In 2011, Chanet was appointed to head a commission tasked with carrying out the UNHRC's sixth probe of Israeli violations. UN Watch expressed concern that Chanet had accused Israel of “total discrimination,” and stated that “it is very difficult to have a real dialogue (with Israel).” In July 2012, Hillel Neuer of UN Watch reacted to the commission's report with disappointment: “The only victims it contemplates are Palestinians, the only perpetrator, Israel.

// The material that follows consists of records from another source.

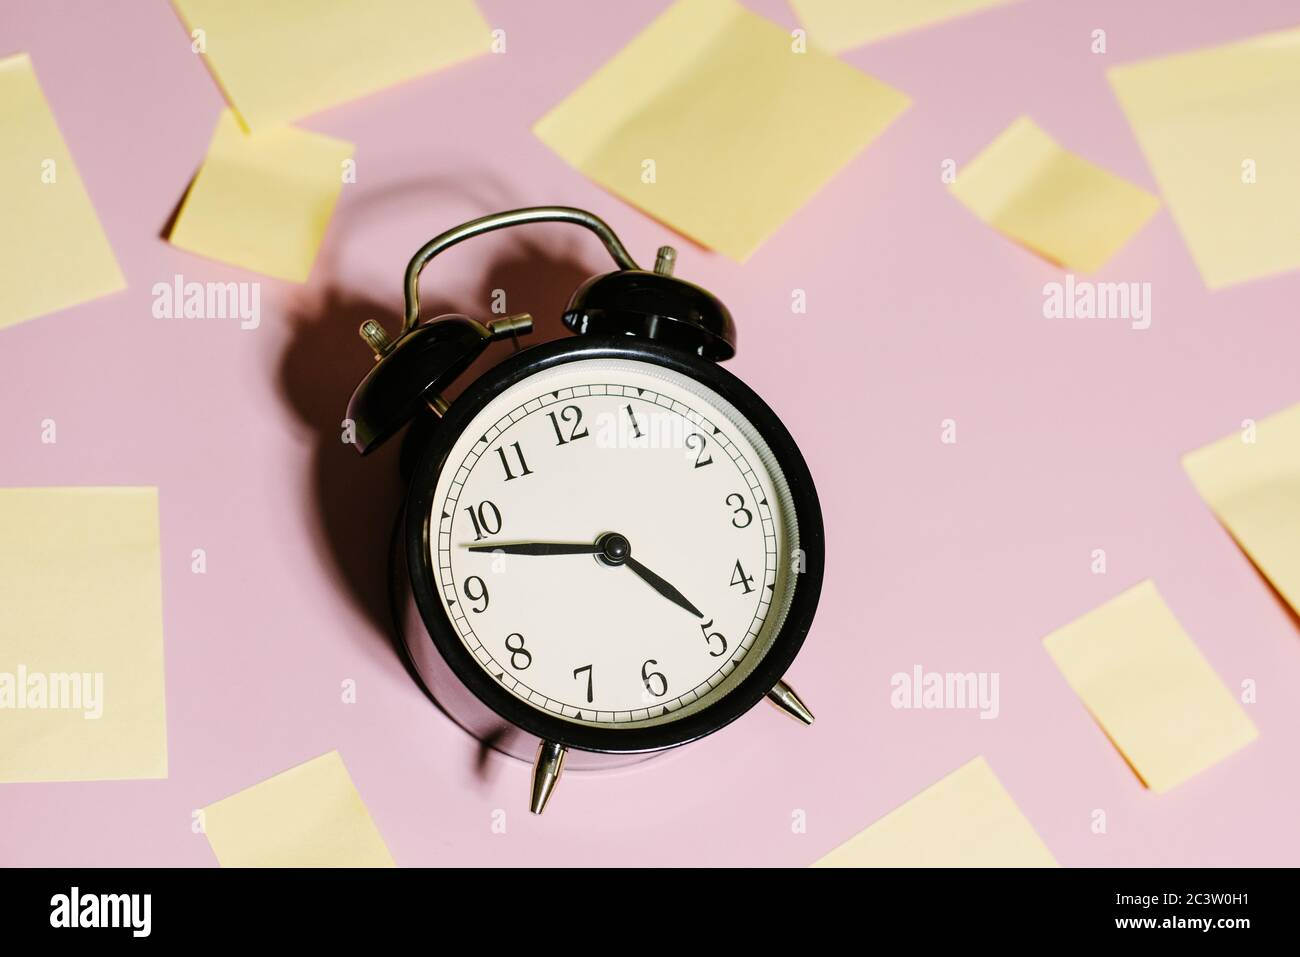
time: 4:47
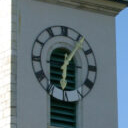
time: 6:06
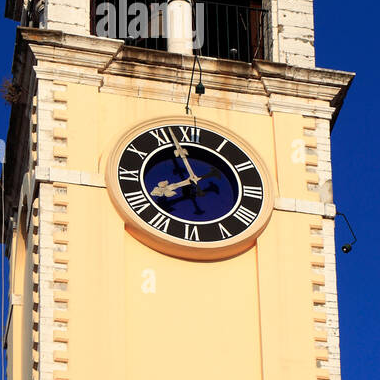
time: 7:56
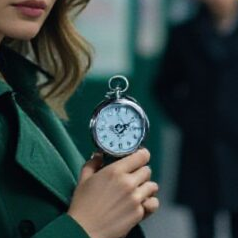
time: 3:11
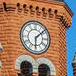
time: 6:08
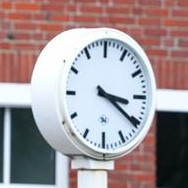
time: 3:20
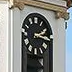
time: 2:15
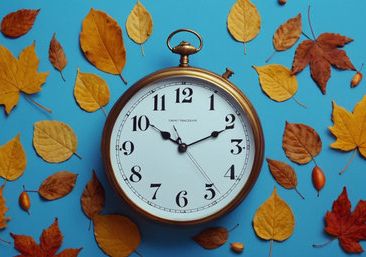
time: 10:11
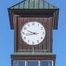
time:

In the guise of human rights, Syria and other oppressive regimes sponsored this UN inquiry to deflect attention from their own crimes, to scapegoat Israel and erode its international standing.”

===Fact-Finding Mission on Israeli Settlements===

Chanet also headed a UNHRC Fact-Finding Mission on Israeli Settlements, and claimed in a November 2012 statement that she considers the West Bank “Occupied Palestinian Territory.” UN Watch Executive Director Hillel Neuer complained that the UNHRC had “ordered five one-sided commissions of inquiry against Israel, yet created none for victims of mass killings in Iran, North Korea, China, Congo, Pakistan, Sri Lanka and many other repressive regimes.” In July 2012 the Anti-Defamation League publicly doubted “the impartiality of the three individuals chosen by the United Nations Human Rights Council (UNHRC) to head up its fact-finding mission tasked with investigating Israeli settlements,” noting that Chanet had “strongly criticized Israel's actions in the West Bank and Gaza.” By contrast, Al-Haq described Chanet's mission as an “important step towards thoroughly investigating Israel’s violations of the rights of the Palestinian people.”

On January 31, 2013, the Fact-Finding Mission issued its preliminary findings, concluding that Israel's “creeping annexation” of territory violated Palestinian human rights. The Israeli Foreign Ministry responded to the report by accusing the UNHRC of systematic anti-Israel bias, while Chanet, at a news conference, held up the report as “a kind of weapon for the Palestinians” to be used against Israel at the International Criminal Court. In the view of NGO Monitor, “Chanet has formed pre-existing prejudicial opinions on areas directly covered by the Mission mandate.”

==Personal life==

Chanet is fluent in French and English.